Mark Matienzo and Kris Kasianovitz
The Handa Center for Human Rights and International Justice and the Stanford Libraries are working together on three digital archives projects to make the records of international criminal proceedings publicly accessible with funding from the Flora and William Hewlett Foundation. The goal is to develop a platforms for research on war crimes trials, the challenge is in converting a trove of heterogeneous print and manuscript materials to digital form so that they can be effectively discovered, read and analyzed.
Materials from the first project, the Virtual Tribunals Intitiative have already been digitized, ingested into the Stanford Digital Repository, and made available as an online exhibit that enables search of full text materials both across an exhibit and within specific items. (See https://exhibits.stanford.edu/virtual-tribunals).

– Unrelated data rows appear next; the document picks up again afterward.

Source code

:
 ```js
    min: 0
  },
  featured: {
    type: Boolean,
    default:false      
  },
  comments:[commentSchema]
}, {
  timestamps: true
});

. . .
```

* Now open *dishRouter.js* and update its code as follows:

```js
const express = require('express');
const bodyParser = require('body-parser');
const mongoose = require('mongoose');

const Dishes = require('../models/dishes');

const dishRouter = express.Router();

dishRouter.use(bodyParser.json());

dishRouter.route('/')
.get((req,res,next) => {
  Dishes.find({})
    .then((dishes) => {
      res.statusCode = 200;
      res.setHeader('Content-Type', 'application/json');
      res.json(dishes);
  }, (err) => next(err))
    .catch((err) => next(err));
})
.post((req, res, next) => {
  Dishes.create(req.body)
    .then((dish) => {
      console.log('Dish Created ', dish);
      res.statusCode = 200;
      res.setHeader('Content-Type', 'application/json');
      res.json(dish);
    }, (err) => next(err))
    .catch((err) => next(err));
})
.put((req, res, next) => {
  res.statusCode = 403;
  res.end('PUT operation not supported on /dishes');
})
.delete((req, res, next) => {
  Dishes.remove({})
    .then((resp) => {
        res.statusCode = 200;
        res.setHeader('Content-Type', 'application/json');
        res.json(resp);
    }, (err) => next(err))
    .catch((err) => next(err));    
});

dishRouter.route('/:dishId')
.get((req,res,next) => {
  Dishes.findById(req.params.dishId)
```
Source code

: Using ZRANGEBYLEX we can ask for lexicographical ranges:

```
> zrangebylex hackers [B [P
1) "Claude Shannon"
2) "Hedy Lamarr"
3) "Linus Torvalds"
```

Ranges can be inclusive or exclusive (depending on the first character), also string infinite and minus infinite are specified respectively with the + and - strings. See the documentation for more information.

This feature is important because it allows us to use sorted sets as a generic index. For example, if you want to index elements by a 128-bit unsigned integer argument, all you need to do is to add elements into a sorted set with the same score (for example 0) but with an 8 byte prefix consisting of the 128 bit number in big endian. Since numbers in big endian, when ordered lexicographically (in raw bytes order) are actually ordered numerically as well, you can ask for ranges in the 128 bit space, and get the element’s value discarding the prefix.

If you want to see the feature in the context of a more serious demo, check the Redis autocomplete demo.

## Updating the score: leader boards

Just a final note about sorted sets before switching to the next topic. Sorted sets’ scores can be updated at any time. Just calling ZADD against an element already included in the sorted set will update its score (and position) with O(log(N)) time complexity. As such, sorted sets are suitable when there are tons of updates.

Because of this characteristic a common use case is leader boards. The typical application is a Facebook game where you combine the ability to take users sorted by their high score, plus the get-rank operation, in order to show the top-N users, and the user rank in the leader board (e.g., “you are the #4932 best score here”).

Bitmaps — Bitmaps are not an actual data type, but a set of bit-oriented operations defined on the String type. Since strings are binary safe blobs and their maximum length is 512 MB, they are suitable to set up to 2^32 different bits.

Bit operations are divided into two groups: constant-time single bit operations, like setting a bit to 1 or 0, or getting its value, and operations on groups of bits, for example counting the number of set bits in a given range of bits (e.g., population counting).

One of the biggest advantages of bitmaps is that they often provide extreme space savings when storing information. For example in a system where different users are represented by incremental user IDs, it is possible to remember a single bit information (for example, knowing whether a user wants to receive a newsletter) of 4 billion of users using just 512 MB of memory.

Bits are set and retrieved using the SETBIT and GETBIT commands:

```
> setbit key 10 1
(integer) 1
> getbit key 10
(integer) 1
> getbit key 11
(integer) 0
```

The WWII Trial Records Collection is another project to preserve and make available to research trial records, in this case from proceedings that took place in China, the Netherlands, Italy, Great Britain, France, Australia, the United States, and the Philippines. According to the Handa Center site, "Most of the trial records in our holdings have never before been reproduced, and for this reason have scarcely been accessible to researchers and practitioners. The collections include copies of some case files that remain under seal in the countries where the trials took place, but which we have obtained through the cooperation of other archival sources." These documents are extremely relevant for war crimes tribunals that are taking place around the world today.
These materials are appropriate to research across a number of fields in law, history, medical ethics, sociology, and anthropology. While having the trial records digitized and preserved in the Stanford Digital Repository is already a tremendous benefit for researchers, the documents remain very difficult to navigate and analyze at scale. The WWII Trial Records are contained in 260 reels of microfilm, containing about 320,000 pages of material. But those pages are not grouped as documents or document sets. As is often the case with this kind of archival material, there are descriptions in aggregate, but not at the document level.
In addition to distinguishing documents, it would be very helpful to track actual cases. Cases evolve in these trials. A trial may be split apart and later merged together. Tracking this evolution would be made much easier if we could identify the identifying case numbers, names, places, and other recognizable entities.
WWII Trial Records: 260 reels of microfilm. About 320,000 page images. The pages are in the process of being OCR'd. The originals are often typed but also include handwritten pages and translation of handwritten testimony.
Recognize discrete documents (currently they are separate pages).
Citation Recognition: UN regulation may be cited three different ways, but it's the same regulation.
Identify people in running text: Defendent. Representation for prosecution, for the defense.
Identify dates and events: This may include references to other trials or other case law.